Pergerakan saham GIAA

Sejalan dengan dinamika laba rugi, emiten penerbangan pelat merah ini mengalami kenaikan harga saham dalam lima tahun terakhir.

Saham GIAA menyentuh Rp 457 per saham pada penutupan perdagangan akhir tahun 2019. Namun saham GIAA terus merosot hingga di bawah Rp 48 per saham pada tahun ini.

Secara historis, harga saham GIAA ditutup pada Rp457 pada tahun 2019, kemudian turun selama setahun pada tahun 2020 hingga ditutup pada Rp369.

Kemudian pada tahun 2021, saham GIAA turun menjadi Rp 204 di akhir tahun. Pada tahun 2022, saham GIAA akan disuspensi karena kewajiban pembayaran utang (PKPU).

Sedangkan pada akhir tahun 2023, saham GIAA ditutup pada harga Rp 69 per saham. Saat ini GIAA mendapat predikat khusus E dan X dari Bursa Efek Indonesia (BEI). Catatan khusus E diubah karena GIAA memiliki ekuitas negatif pada laporan keuangan Q3/2024.

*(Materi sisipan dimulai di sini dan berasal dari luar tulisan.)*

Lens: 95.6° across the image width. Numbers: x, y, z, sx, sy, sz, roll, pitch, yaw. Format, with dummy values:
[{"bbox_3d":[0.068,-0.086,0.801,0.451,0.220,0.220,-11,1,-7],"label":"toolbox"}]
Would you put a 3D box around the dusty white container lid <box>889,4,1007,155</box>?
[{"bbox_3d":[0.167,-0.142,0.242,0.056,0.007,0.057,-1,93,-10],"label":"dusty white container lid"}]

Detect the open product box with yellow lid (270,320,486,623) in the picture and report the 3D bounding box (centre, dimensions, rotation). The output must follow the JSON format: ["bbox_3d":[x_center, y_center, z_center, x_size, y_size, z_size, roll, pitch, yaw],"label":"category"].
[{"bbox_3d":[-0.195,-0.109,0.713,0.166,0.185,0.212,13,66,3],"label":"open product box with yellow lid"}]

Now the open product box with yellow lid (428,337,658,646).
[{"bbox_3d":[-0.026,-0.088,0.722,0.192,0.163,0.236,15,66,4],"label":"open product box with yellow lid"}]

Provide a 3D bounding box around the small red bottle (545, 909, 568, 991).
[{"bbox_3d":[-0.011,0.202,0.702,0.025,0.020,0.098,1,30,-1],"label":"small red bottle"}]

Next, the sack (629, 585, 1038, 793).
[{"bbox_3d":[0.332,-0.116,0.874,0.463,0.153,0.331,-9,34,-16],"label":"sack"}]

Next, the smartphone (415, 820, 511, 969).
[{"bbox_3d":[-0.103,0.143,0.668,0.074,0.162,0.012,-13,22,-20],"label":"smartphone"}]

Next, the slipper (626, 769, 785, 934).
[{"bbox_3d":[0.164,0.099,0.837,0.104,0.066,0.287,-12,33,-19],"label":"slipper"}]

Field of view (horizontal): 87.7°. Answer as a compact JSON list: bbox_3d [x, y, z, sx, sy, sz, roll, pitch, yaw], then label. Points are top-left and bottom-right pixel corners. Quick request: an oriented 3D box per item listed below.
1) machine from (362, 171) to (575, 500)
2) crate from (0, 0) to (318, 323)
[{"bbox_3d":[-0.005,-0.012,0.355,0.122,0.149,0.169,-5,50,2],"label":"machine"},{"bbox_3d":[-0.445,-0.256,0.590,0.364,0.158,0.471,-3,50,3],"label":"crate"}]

Sedangkan GIAA mendapat tanda X khusus karena ditampilkan di dashboard khusus.

Sedangkan saham GIAA turun 3,39% ke Rp 57 per saham pada perdagangan Kamis (14/11/2024). Harga saham GIAA sendiri selama setahun terakhir (YT/YT) sudah anjlok 17,39%.

Sebelumnya, Analis Kiwoom Securitas Vicky Rosalinda menjelaskan GIAA masih menghadapi tantangan kinerja keuangan akibat kenaikan biaya layanan penumpang dan kendaraan.

“Kami kini melihat GIAA membangun kembali bisnisnya dengan sejumlah strategi, antara lain fokus pada rute domestik dan pemilihan rute internasional, serta optimalisasi armada,” kata Bisnis bulan lalu (3/10/2024).

_______

Harap diperhatikan: laporan ini tidak dimaksudkan untuk membeli atau menjual saham. Keputusan investasi sepenuhnya ada di tangan pembaca. Bisnis.com tidak bertanggung jawab atas segala kerugian atau keuntungan yang diakibatkan oleh keputusan investasi pembaca.